Eu esqueci de falar da inclusão, dos casais gays aparecendo de forma natural. Da mesma forma que deixei de falar do medo do homem-heterossexual em ser penetrado... Sabe a tal tara por sexo anal desde que seja no ** dos outros? mas o marido da Alice não parecia ser lá muito imaginativo quando o assunto era sexo.

Quanto ao uso do temro viado, sei lá, na boca da Alice me apreceu mais coisa de quem chegou em outro mundo e não sabe ainda como se comportar. Achei mais complicado o uso de ecstasy sem nenhuma crítica. Ficou parecendo algo como use drogas, pague mico, mas se libere.

Não faça isso Valéria! Não veja Enrolados dublado!! O "príncipe" é dublado pelo Luciano Huck! Agora imagina um ator ruím, com sotaque paulista fortíssimo (nada contra os paulistas, mas seria estranho também se ele tivesse sotaque nordestino ou sulista) e voz de quem está constirpado. Agora piore 3 vezes e terá o Luciano Huck dublador! Cuitado, amiga! XD

Tabby, a história do sotaque não conta. Qualquer dublador, ainda mais os que temos hoje, tem sotaque, principalmente, paulistanês e carioquês. Eu odiei a dublagem de Utena, o filme, com o cara que dublou o Saionji falando como se fosse rato de praia da Zona Sul do Rio. A duas questões em relação à enrolados são as seguintes:

1. A ditadura da dublagem: Por que todas as salas exibirão o filme dublado? Por que todo mundo que quiser assistir no cinema terá que assistir dublado. Pelo que vi, não há mais salas legendadas para material Disney.

2. Dublagem é trabalho de dublador, ou deveria ser. Como a Disney abre mão para que suas estrelinhas possam dublar os desennhos do Estúdio? Por outro lado, atores são atores e acho que não existe (*alguém me corrija se eu estiver errada*) impedimento algum para esse tipo de manobra.

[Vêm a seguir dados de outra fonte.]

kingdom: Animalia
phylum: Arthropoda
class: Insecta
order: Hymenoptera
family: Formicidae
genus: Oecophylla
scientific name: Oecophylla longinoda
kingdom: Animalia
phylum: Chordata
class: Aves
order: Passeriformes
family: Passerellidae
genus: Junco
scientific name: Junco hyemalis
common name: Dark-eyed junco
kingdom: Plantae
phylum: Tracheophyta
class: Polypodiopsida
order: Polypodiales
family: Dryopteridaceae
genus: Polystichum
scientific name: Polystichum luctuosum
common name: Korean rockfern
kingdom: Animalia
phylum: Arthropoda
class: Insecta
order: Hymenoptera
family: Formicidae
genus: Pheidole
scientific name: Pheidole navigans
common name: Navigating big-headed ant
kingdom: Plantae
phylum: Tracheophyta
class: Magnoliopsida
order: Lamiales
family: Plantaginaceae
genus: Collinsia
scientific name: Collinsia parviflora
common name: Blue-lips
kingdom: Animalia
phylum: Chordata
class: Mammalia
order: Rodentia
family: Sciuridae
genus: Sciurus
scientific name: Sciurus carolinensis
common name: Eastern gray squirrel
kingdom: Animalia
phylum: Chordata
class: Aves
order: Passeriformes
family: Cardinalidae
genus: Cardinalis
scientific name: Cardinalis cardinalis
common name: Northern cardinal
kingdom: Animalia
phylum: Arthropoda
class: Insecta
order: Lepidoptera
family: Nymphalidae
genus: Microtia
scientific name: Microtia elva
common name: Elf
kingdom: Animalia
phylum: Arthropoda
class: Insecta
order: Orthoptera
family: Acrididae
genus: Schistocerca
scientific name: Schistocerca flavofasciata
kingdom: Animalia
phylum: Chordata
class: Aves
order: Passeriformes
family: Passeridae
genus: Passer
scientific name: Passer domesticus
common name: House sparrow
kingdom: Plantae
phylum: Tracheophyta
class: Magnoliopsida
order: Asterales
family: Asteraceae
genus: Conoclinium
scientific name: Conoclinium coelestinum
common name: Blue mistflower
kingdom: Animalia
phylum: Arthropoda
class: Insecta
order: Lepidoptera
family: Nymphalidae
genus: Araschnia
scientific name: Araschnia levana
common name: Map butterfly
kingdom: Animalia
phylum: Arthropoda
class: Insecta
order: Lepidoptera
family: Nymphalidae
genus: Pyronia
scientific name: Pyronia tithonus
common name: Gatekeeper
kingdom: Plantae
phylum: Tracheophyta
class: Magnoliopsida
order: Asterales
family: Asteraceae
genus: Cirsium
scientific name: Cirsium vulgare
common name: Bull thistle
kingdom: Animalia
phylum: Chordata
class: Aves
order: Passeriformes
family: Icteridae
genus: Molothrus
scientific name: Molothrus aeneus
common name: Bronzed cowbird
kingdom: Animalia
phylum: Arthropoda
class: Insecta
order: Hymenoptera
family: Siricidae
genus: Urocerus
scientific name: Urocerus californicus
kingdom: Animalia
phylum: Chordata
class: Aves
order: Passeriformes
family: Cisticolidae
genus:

Destestei as escolhas, mas, a meu ver, a raiz do problema é a ditadura da dublagem. Mas, quando eu falo nisso, muita gente acha que eu estou exagerando.

Eu leio seu blog faz tempo (e acho que cheguei a comentar aqui algumas vezes) adoro suas resenhas, já assisti vários filmes que você indicou aqui e não me decepcionei (: Mas como não vi "De Pernas pro Ar" ainda, venho comentar sobre o lance da dublagem de enrolados.

O dublador brasileiro "original",que foi quem gravou as músicas, seria o Raphael Rossato. Descobri isso numa comunidade do orkut e foi confirmado quando vi os nomes dos dubladores no CD. Aliás, as músicas em português ficaram maravilhosas, todos cantavam muito bem. Pelo que o próprio dublador disse no orkut, já estava tudo certo para ele dublar o Flynn no filme, mas por puro marketing, resolveram chamar um famoso para dublar o filme.

Não digo que foi o forte sotaque paulista que atrapalhou, mas principalmente o fato do Huck não ser ator. Algumas falas pareciam soltas, por que ele não conseguia colocar a intonação adequada na voz, era como se ele estivesse lendo um livro infantil para crianças, o que é uma pena, por que as dubladoras da Rapunzel e da Mother Gothel arrasaram, aí o Huck aparecia e estragava tudo. :/

Muito legal sua crítica Valéria! O trailer desse filme não me chamava nem um pouco a atenção... A coisa mudou numa entrevista da Ingrid Guimarães (que eu adoro) no RJTV e agora o seu texto sobre o filme. Se der ($), eu vejo.